Unit fraction
From Free net encyclopedia
A unit fraction is a rational number written as a fraction where the numerator is one and the denominator is a positive integer. A unit fraction is therefore the reciprocal of a positive integer, 1/n. Examples are 1/1, 1/2, 1/3, 1/42 etc.
The partial sum
- 1/1+1/2+1/3+...+1/n
gives the harmonic series, and is close to loge(n)+γ as n increases. So the sum of all unit fractions is infinite.

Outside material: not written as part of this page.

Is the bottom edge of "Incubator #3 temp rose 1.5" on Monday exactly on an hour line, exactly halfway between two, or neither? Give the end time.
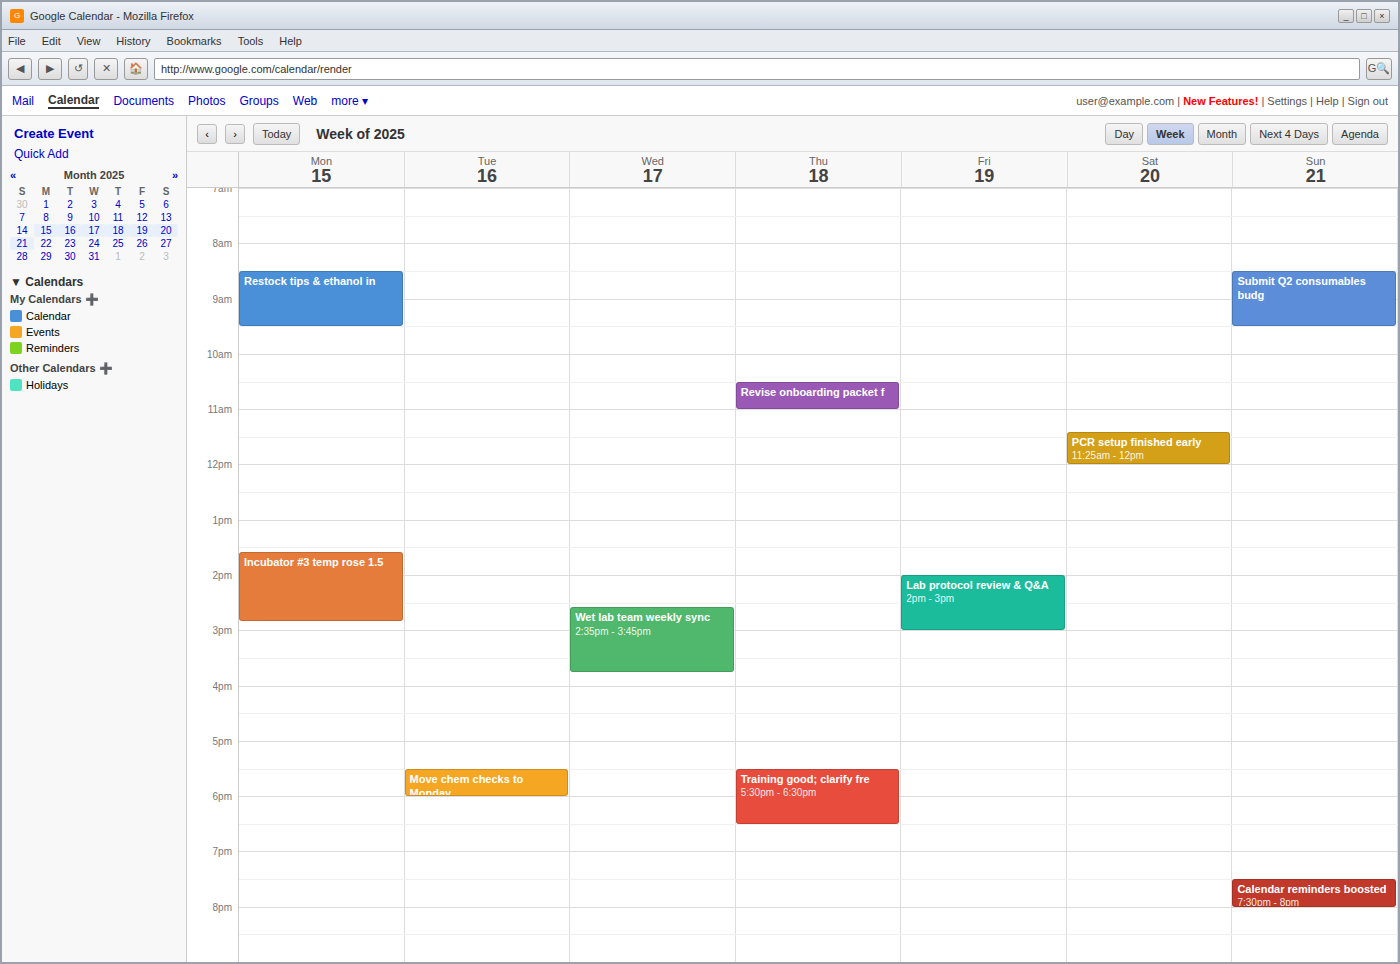
2:50 PM -- neither: 50 minutes below the 2 PM line and 10 minutes above the 3 PM line.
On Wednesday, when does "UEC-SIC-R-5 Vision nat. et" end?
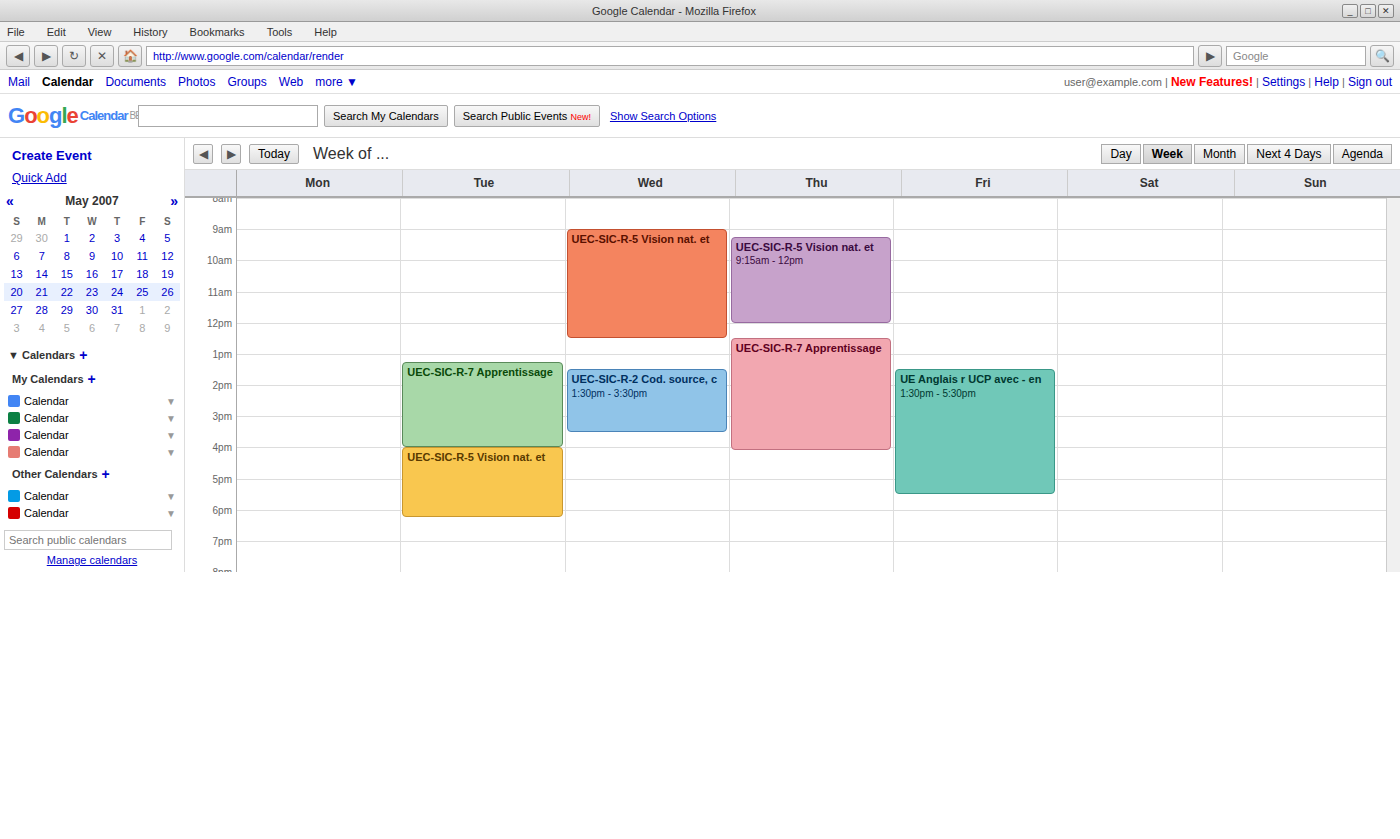
12:30 PM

The product of two unit fractions is again a unit fraction; the sum and difference may be unit fractions, though are often not.
- 1/m × 1/n = 1/(mn)
- 1/2 × 1/5 = 1/10
- 1/3 × 1/6 = 1/18
- 1/m + 1/n = (n+m)/(mn)
- 1/2 + 1/5 = 7/10
- 1/3 + 1/6 = 1/2
- 1/m - 1/n = (n-m)/(mn)
- 1/2 - 1/5 = 3/10
- 1/3 - 1/6 = 1/6
Any positive rational number can be written as the sum of distinct unit fractions. The result is an Egyptian fraction, but the expression is not unique. For example
- 0.8 = 1/2+1/4+1/20 = 1/3+1/5+1/6+1/10.
History
Unit fractions were used by the ancient Egyptians to facilitate mathematical computations. In modern notation unit fractions may be indicated as '2, '3, '4, '5 and so forth.

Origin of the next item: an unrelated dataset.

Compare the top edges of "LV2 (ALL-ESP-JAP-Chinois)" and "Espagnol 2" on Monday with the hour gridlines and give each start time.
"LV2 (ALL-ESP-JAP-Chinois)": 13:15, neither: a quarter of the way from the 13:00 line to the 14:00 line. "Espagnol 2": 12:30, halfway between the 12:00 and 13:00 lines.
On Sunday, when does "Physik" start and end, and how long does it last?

Unlike systems with a fixed base such as the decimal system which are forced to a long series of ever closer approximations, the variable base allowed the Egyptians to get to an exact equivalent relatively quickly.
Even irrational numbers such as π can be closely approximated using for example 3 '7 especially when using a ruler divided into parts as calculator makes the process trivially simple.
For calculations involving multiplication or division by doubling 3 '7 may be taken as 3 '8 '64
Using fractions 2/3 or 3/4 is adequate in terms of pure mathematics but breaks down in human terms as for example in distributing rations of grain and beer where the number of people is not really a variable.